Markwell did not respond to follow-up questions about how the temporary closure will affect the way Catholic schools function.
There was some speculation that the decision to close the department was related to new guidelines published by Archbishop Alexander Sample about gender ideology and transgenderism in Catholic schools, but the archdiocese has denied that.
In January, Sample published guidelines on how Catholics should handle gender ideology, which included recommendations on how schools should handle transgenderism and preferred pronouns that are inconsistent with a person’s biological sex. The guidelines led to a handful of principals and teachers resigning and protests from some parents and students.
The archbishop’s guidelines state that “Catholic institutions should not endorse gender identity theory nor enable any form of gender transition whether social or medical.”
The guidelines further recommend that “names, pronouns, facilities use, attire, and sports participation should depend upon biological sex identity rather than self-perceived gender identity.”
According to the guidelines, students should abide by dress codes that accord with their biological sex, locker rooms and restrooms should be organized in accordance with biological sex, formal documentation should use a student’s legal name and pronouns that align with his or her biological sex, and all education materials should align with Catholic teaching.
The guidelines also discourage schools from posting signage that promotes “gender identity theory,” and no person should have medicine on site that is used for the purpose of gender transition.

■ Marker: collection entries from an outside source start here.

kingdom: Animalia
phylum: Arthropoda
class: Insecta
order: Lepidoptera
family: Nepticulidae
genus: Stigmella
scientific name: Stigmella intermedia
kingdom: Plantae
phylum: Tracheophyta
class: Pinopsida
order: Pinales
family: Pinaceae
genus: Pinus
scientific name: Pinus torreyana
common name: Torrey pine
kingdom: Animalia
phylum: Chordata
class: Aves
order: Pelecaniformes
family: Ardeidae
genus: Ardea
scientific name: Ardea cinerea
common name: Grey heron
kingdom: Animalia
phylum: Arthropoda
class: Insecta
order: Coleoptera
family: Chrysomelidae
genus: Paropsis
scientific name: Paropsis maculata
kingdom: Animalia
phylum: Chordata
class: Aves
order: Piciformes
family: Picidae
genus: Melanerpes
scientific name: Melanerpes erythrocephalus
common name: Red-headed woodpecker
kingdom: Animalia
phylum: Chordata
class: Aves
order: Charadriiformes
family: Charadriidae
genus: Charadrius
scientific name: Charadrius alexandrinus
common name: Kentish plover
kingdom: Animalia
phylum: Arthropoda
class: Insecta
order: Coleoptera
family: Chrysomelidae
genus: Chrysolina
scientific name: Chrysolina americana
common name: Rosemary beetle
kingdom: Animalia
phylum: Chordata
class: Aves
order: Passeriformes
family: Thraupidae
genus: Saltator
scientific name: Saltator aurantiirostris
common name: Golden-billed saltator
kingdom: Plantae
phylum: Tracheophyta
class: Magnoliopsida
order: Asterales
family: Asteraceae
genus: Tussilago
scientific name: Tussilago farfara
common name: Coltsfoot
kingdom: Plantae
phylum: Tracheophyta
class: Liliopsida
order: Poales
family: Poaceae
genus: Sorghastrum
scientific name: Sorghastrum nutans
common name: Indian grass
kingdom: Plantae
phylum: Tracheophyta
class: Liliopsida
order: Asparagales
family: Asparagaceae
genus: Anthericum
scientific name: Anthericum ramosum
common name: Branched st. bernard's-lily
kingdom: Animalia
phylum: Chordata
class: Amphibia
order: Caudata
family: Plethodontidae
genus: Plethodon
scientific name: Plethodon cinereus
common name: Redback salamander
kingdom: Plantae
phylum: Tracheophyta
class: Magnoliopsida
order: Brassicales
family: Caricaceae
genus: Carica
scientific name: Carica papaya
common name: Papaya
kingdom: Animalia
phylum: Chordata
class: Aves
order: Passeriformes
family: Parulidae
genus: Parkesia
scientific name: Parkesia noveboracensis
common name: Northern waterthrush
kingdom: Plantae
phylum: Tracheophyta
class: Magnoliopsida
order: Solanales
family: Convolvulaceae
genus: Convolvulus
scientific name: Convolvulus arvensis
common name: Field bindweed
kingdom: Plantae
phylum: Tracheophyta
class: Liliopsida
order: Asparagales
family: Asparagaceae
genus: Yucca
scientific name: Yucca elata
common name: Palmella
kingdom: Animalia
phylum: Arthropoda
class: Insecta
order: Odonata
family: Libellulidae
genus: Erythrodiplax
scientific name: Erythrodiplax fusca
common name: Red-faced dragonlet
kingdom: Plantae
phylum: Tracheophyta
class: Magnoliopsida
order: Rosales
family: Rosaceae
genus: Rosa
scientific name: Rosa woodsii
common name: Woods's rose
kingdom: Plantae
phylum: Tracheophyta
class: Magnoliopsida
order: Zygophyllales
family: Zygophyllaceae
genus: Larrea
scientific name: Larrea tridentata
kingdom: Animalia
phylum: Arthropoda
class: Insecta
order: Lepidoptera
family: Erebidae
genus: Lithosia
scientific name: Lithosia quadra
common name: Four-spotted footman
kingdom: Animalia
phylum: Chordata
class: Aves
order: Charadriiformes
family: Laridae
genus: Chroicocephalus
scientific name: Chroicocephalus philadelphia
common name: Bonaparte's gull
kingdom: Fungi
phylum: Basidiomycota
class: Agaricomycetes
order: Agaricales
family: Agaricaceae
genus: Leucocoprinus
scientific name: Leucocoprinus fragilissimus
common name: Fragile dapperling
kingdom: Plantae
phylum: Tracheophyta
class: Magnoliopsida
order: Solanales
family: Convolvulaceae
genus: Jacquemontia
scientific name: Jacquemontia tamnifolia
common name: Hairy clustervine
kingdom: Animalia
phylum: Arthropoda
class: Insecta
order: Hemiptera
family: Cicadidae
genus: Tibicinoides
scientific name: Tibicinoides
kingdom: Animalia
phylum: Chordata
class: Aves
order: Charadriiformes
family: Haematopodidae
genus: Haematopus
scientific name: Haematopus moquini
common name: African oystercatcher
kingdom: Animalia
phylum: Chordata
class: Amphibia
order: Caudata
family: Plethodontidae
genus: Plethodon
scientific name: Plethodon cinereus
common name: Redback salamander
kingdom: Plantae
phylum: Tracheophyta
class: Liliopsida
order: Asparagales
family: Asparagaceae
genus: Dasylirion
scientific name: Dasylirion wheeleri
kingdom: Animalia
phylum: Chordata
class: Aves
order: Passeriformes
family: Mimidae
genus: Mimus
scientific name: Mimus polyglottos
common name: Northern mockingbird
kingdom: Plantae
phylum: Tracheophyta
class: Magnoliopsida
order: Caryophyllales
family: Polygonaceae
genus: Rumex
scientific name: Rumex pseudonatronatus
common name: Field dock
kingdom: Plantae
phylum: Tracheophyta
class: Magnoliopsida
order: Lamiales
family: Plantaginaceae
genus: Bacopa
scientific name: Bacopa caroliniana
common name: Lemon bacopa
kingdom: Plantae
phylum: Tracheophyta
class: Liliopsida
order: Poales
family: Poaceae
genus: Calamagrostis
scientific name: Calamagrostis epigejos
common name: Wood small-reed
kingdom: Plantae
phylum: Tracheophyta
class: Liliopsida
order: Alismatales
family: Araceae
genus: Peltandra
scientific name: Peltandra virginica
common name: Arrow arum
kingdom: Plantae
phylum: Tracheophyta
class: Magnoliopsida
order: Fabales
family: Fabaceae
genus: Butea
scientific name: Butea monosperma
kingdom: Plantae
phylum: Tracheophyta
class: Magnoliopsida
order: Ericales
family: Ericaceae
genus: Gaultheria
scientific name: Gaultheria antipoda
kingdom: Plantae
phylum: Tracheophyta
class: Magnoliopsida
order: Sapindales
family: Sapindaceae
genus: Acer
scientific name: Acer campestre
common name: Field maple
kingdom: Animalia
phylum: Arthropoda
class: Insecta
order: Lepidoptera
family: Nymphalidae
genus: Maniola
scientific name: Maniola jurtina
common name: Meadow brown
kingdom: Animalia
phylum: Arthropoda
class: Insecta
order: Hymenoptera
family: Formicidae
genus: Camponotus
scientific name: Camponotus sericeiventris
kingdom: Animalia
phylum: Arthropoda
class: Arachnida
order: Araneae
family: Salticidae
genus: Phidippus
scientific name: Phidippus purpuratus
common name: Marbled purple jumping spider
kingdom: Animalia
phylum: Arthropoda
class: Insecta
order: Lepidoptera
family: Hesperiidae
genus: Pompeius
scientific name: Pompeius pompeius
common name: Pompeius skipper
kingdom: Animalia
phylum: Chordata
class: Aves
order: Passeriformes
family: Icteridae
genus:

Even though the archbishop’s recommendations are following guidelines set by the Vatican, he has received pushback from some members of the Catholic community in the Portland Archdiocese.
Oregon Live reported that the longtime principals of All Saints K-8 School and the Madeleine School resigned following the archbishop’s guidelines, and at least three faculty members at St. Rose School had their contracts rescinded after refusing to sign a pledge that they would uphold the guidelines.
The article also reported that an ad hoc group of parents and educators formally requested a meeting with Sample to express concerns about the guidelines. More than 1,000 people in the archdiocese’s Catholic community signed statements opposing the guidelines, according to the article.
Sample also received pushback from at least one member of the clergy, Father Mike Biewend, the pastor of Madeleine Parish, who spoke in favor of former Madeleine School principal Carol Glasgow, who opposed the guidelines. He said the guidelines do not affirm “the preciousness of every child.”
“All of us know about the so-called guidelines put out by Archbishop Sample,” Biewend said during a homily at the June 13 Madeleine School eighth grade graduation.
“Miss Glasgow has given up her paycheck,” he continued. “… Did you know that she’s given up her career? Did you know that everything that she’s done in her professional progression to be principal and there on, she said in conscience, [she] cannot in good conscience, support what the archbishop is asking her, as a leader, to do.”
Biewend said that is who he wants as a principal: “Someone who’s going to teach you to always live by your conscience and a conscience that’s informed with the preciousness of every child.”
Sample’s recommendations are in line with the Vatican’s Congregation for Catholic Education, which published a document on June 10, 2019, rejecting gender ideology titled “Male and Female He Created Them.”